== Listed records ==
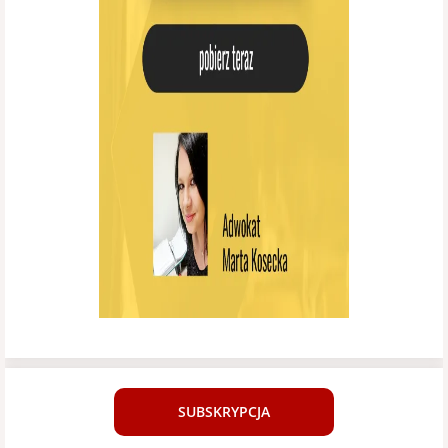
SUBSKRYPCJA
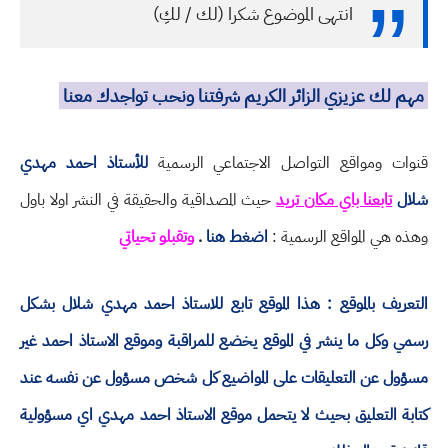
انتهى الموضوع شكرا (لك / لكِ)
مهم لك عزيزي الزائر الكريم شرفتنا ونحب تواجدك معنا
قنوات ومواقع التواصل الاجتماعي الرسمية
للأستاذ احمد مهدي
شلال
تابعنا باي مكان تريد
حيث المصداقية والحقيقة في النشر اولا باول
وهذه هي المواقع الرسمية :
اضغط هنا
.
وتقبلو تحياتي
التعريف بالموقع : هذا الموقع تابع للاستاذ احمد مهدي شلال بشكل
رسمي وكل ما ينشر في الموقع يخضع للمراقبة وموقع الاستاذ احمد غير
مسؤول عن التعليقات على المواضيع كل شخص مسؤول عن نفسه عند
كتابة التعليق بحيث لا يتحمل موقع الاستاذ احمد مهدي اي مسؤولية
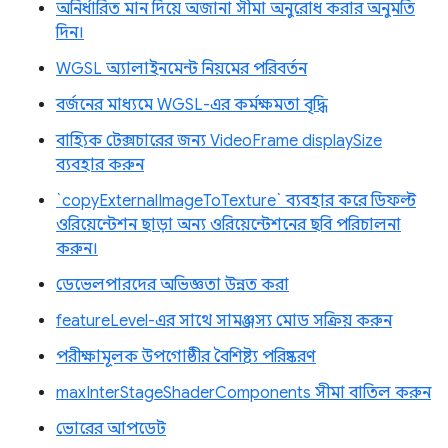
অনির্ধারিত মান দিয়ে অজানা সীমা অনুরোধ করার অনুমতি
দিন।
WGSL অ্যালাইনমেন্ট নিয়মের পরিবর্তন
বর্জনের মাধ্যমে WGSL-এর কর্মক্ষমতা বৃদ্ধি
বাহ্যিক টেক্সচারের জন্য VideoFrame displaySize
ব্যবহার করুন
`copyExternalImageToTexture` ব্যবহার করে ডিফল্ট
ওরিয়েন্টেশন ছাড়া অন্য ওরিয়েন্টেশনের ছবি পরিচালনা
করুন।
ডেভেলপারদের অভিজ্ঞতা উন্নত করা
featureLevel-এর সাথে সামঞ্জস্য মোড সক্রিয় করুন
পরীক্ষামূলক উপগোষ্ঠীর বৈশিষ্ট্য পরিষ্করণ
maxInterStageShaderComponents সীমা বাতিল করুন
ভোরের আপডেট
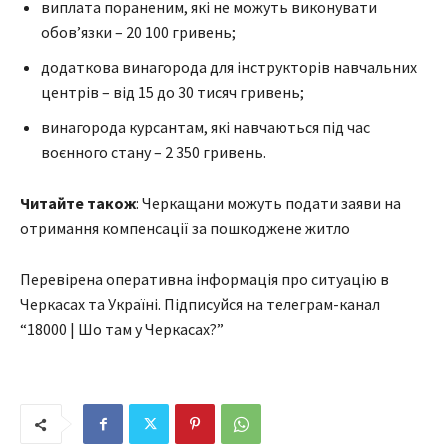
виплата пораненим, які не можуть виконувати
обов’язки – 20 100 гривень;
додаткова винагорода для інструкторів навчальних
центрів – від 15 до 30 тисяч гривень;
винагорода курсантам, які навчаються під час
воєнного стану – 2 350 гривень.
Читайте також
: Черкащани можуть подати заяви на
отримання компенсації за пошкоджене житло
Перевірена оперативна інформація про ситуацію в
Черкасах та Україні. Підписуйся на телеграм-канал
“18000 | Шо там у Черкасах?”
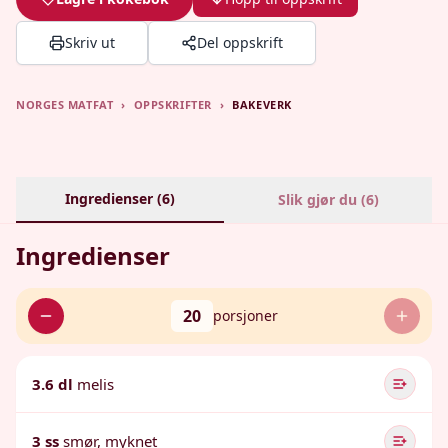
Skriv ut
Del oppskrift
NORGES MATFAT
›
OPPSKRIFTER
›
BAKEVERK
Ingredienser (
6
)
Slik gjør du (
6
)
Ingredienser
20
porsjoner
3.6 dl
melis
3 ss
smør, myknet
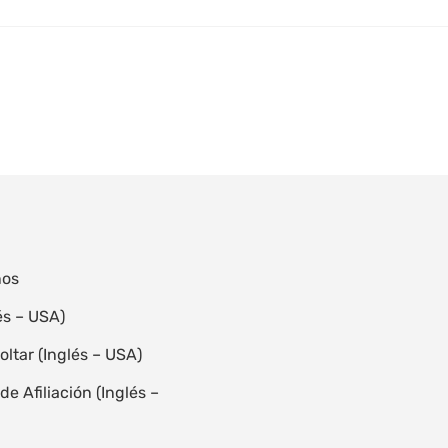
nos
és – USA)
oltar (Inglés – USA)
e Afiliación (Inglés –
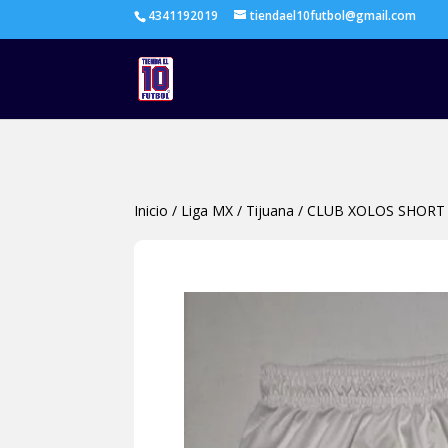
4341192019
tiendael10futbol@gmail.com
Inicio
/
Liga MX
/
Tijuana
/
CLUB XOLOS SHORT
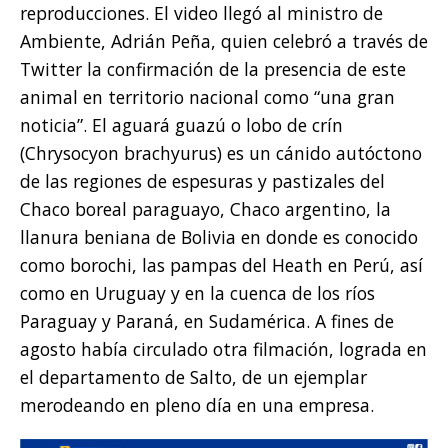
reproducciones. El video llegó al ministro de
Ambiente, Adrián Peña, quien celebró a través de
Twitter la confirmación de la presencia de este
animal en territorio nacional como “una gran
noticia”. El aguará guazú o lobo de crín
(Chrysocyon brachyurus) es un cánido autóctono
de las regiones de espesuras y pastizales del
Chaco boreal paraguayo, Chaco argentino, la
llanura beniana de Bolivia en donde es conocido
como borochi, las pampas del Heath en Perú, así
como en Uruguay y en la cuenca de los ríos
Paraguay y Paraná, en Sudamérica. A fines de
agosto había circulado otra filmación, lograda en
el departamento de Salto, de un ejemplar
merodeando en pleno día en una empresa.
===
▶ [The problem]:
Reproduce the text of the records verbatim, from their beginning up to and including the line containing "كتابة التعليق بحيث", and leave the pictures out of your reply.

▶ [Result for this exercise]:
SUBSKRYPCJA
انتهى الموضوع شكرا (لك / لكِ)
مهم لك عزيزي الزائر الكريم شرفتنا ونحب تواجدك معنا
قنوات ومواقع التواصل الاجتماعي الرسمية
للأستاذ احمد مهدي
شلال
تابعنا باي مكان تريد
حيث المصداقية والحقيقة في النشر اولا باول
وهذه هي المواقع الرسمية :
اضغط هنا
.
وتقبلو تحياتي
التعريف بالموقع : هذا الموقع تابع للاستاذ احمد مهدي شلال بشكل
رسمي وكل ما ينشر في الموقع يخضع للمراقبة وموقع الاستاذ احمد غير
مسؤول عن التعليقات على المواضيع كل شخص مسؤول عن نفسه عند
كتابة التعليق بحيث لا يتحمل موقع الاستاذ احمد مهدي اي مسؤولية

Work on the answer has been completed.